## What you are asked to do
From the records below, set down exactly the lines starting with the line that contains "index pip: (132, 88)" and going on through the line that contains "middle tip: (159, 180)". Nothing else is wanted.

## Stored data entries
....

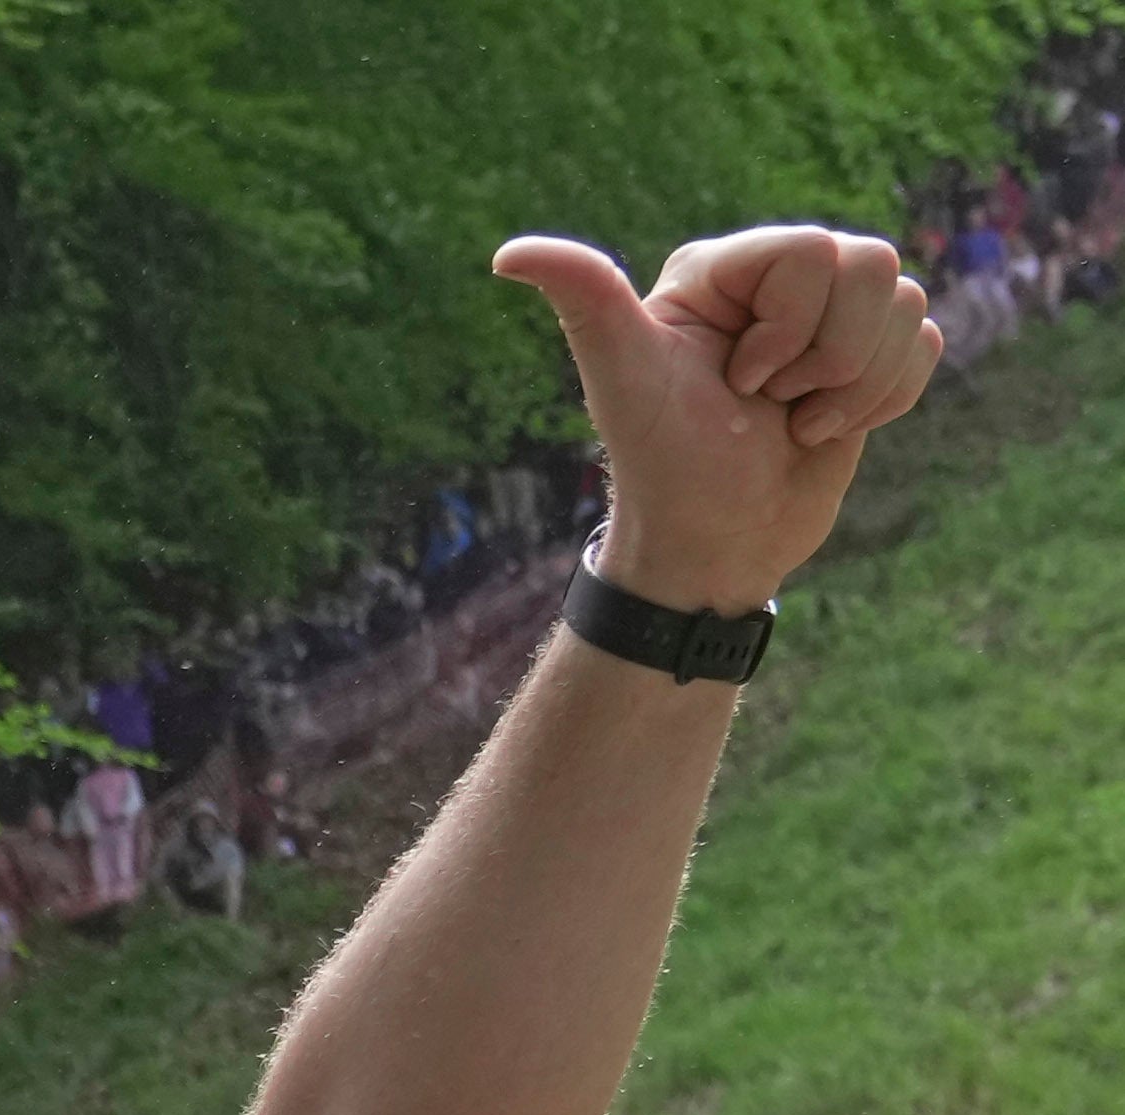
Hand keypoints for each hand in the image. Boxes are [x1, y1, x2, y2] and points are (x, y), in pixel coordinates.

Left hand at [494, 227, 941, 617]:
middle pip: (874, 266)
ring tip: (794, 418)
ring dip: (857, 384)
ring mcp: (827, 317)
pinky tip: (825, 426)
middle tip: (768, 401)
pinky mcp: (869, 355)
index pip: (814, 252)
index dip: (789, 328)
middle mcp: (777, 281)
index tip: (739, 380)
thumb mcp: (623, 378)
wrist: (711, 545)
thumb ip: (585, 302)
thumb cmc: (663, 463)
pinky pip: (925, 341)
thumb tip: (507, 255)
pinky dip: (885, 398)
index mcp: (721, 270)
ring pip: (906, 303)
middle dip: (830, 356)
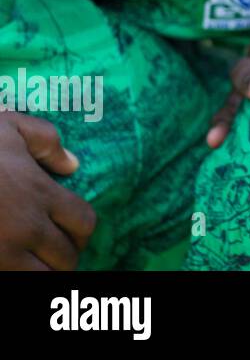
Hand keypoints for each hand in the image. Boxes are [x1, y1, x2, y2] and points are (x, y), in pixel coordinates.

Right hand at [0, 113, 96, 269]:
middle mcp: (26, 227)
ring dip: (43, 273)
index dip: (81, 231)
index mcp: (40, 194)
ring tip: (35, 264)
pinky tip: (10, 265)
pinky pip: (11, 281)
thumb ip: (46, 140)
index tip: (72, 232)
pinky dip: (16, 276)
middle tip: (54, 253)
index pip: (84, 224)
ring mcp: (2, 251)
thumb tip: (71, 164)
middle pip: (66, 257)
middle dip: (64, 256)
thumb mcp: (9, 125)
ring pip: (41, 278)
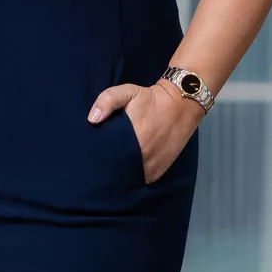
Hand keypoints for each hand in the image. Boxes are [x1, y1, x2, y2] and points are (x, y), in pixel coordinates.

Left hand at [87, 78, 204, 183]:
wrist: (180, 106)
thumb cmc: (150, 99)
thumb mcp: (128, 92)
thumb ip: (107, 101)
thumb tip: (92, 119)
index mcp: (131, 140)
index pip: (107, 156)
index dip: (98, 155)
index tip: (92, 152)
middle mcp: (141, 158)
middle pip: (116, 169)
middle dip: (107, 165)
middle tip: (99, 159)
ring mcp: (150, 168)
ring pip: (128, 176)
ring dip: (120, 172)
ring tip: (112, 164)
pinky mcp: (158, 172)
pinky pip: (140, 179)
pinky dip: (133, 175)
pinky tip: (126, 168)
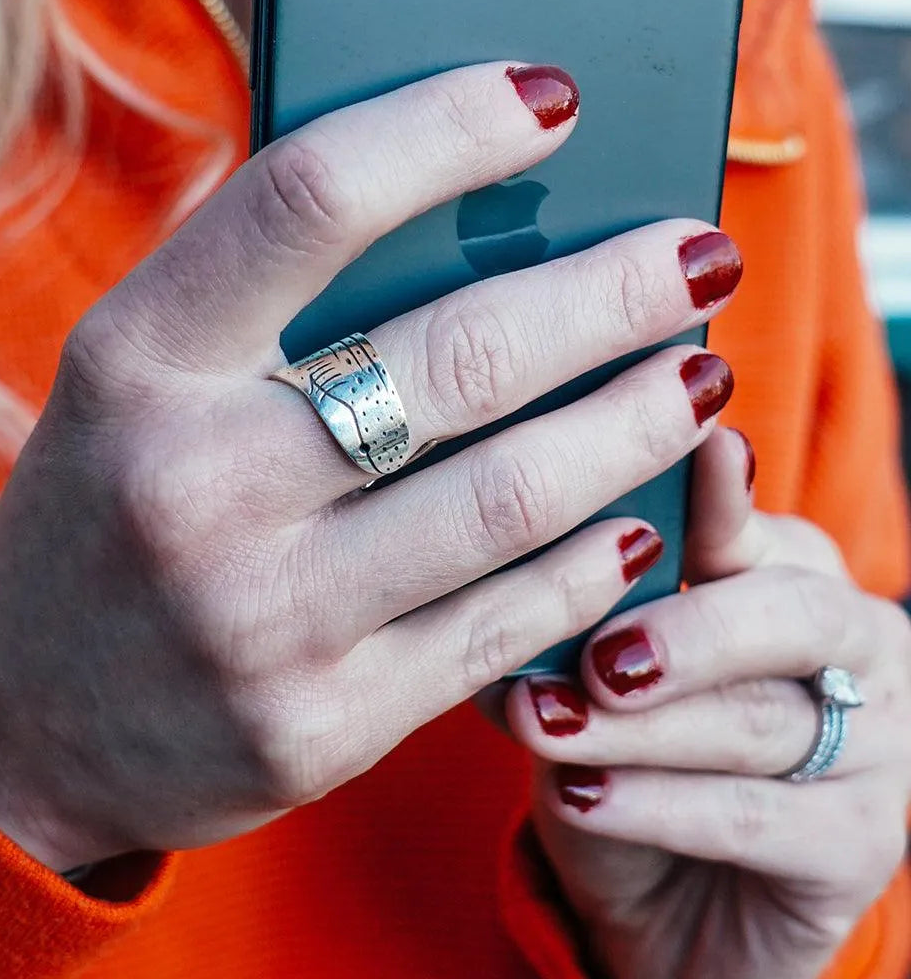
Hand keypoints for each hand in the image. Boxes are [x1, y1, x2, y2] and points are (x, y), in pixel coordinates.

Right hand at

....

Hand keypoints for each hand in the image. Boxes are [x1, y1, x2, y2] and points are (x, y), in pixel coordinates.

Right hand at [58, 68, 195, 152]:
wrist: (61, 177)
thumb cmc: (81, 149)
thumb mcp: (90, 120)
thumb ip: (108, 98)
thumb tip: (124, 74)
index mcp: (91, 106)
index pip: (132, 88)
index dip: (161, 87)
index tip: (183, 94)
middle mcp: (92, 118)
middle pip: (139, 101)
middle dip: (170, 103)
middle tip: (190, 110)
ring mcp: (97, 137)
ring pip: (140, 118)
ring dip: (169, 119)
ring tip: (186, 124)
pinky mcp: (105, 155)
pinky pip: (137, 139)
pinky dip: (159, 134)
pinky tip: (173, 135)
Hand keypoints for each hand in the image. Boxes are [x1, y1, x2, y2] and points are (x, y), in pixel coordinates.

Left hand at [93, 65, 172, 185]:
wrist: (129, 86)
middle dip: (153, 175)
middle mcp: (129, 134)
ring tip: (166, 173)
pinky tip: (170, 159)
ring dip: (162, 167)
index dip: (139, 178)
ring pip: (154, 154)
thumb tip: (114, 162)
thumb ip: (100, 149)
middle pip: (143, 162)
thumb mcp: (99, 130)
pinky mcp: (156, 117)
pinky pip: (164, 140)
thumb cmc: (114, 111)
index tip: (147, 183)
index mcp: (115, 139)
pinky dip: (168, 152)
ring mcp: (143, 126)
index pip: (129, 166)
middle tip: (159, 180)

....

## Response below
index pip: (132, 88)
index dip: (161, 87)
index tip: (183, 94)
middle mcp: (92, 118)
middle pip: (139, 101)
middle dip: (170, 103)
middle tip: (190, 110)
ring mcp: (97, 137)
ring pip: (140, 118)
ring dip: (169, 119)
ring tip: (186, 124)
pinky mcp: (105, 155)
pinky pip: (137, 139)
pinky dip: (159, 134)
pinky tip: (173, 135)
Hand keypoints for each hand in the image. Boxes are [x1, y1, x2, y2] and points are (x, y), in pixel coordinates.

Left hand at [93, 65, 172, 185]:
wrist: (129, 86)
middle dip: (153, 175)
middle mcp: (129, 134)
ring tip: (166, 173)
pinky tip: (170, 159)
ring dip: (162, 167)
index dip: (139, 178)
ring pip: (154, 154)
thumb tip: (114, 162)
thumb ip: (100, 149)
middle pip: (143, 162)
thumb mcp: (99, 130)
pinky mcp: (156, 117)
pinky pip: (164, 140)
thumb cmc: (114, 111)
index tip: (147, 183)
index mcp: (115, 139)
pinky dip: (168, 152)
ring mcp: (143, 126)
index pip: (129, 166)
middle tip: (159, 180)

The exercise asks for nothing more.